Mengukur larutan Wifol dengan
konsentrasi yang berbeda, yakni 1 ml; 2 ml; 3 ml dan 4 ml.
3.
Menyediakan 15 buah ember plastik
dan memberi label untuk kontrol dan masing-masing konsentrasi.
4.
Mengisi masing-masing ember
plastik tersebut dengan air ± 5 liter.
5.
Memasukkan larutan Wifol dengan
konsentrasi berbeda tersebut kedalam masing-masing ember yang telah berisi air.
6.
Memasukkan ikan nila pada tiap
ember tersebut.
7.
Mengamati perubahan yang terjadi.
III. TEORI DASAR
Toksikologi
merupakan salah satu pecahan dari bidang biologi terapan seperti kedokteran,
farmasi, ilmu lingkungan sanitasi, dan lain sebagainya. Dalam bidang ilmu
khusus ini dipelajari tentang racun (daya tacun dan keracunan) yang dapat
ditimbulkan oleh sesuatu.
Toksikologi
berasal dari kata toksik yang berarti racun dan logos yang berarti ilmu.

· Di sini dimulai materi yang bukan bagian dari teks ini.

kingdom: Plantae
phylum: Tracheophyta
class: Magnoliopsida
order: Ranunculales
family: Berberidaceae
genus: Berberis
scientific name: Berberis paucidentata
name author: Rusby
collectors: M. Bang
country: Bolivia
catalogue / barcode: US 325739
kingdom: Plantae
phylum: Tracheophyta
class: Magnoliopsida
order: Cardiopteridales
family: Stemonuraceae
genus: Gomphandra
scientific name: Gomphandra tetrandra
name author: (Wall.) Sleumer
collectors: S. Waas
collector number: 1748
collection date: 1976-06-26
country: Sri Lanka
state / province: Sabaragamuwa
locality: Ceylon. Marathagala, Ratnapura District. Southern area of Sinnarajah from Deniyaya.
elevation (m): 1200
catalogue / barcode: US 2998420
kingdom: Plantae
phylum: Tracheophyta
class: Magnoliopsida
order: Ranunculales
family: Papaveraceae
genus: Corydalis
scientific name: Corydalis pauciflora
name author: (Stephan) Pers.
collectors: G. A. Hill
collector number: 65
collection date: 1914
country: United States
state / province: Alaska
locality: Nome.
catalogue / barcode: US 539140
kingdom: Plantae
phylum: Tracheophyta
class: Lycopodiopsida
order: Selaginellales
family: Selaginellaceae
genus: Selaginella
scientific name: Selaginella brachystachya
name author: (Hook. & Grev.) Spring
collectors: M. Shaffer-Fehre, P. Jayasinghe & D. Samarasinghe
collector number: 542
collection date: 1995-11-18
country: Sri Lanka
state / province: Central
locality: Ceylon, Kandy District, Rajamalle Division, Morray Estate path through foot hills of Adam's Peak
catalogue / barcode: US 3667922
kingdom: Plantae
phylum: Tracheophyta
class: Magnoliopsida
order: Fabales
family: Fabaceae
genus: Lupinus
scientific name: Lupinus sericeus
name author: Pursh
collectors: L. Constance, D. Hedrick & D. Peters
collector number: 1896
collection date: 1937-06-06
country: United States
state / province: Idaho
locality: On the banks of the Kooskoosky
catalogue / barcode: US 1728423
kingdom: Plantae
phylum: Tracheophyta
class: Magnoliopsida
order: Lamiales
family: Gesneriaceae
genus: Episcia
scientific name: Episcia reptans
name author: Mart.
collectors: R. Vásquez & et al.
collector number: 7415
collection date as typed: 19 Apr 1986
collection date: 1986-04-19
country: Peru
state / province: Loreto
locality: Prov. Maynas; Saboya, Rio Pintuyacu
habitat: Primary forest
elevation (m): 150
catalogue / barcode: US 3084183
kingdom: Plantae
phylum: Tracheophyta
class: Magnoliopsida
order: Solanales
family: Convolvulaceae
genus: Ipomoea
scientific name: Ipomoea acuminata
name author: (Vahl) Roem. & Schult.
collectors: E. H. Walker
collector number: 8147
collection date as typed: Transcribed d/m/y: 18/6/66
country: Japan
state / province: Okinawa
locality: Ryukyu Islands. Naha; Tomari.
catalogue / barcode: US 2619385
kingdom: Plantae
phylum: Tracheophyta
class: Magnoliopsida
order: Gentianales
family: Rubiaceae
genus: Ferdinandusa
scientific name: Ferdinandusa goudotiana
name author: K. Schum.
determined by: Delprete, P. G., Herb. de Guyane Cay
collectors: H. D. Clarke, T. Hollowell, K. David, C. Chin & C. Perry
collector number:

Pengertian lain yang dikemukakan tentang toksikologi adalah semua substansi
yang digunakan, dibuat atau hasil dari suatu formulasi dan produk untuk
menimbulkan pengaruh-pengaruh negative bagi manusia. Ada beberapa bentuk aksi
penyerangan dari suatu toksikan. Semua itu ditentukan bentuk toksisitas atau
daya racun yang dimiliki oleh toksikan. Bentuk-bentuk
toksisitas tersebut adalah:
-
Toksisitas fisika
-
Toksisitas kimia
-
Toksisitas fisiologi
Toksisitas pada
toksikologi berkaitan erat dengan terjadinya pencemaran lingkungan. Masalah
pencemaran lingkungan mulai terangkat kepermukaan dunia dan menjadi topic utama
berkisar pada tahun 50-an. Tepatnya ketika ditemukan suatu penyakit mental dan
kelainan pada syaraf (penyakit minamata) yang diderita oleh penduduk yang hidup
di sekitar teluk Minamat di Jepang.
Pencemaran atau
polusi adalah suatu kondisi yang telah berubah dari bentuk asal pada keadaan
yang lebih buruk. Pergeseran bentuk tatanan dan kondisi asal paa kondisi yang
buruk ini dapat terjadi sebagai akibat masukan dari bahan-bahan pencemar atau
polutan. Bahan polutan tersebut pada umumnya mempunyai sifat racun (toksik)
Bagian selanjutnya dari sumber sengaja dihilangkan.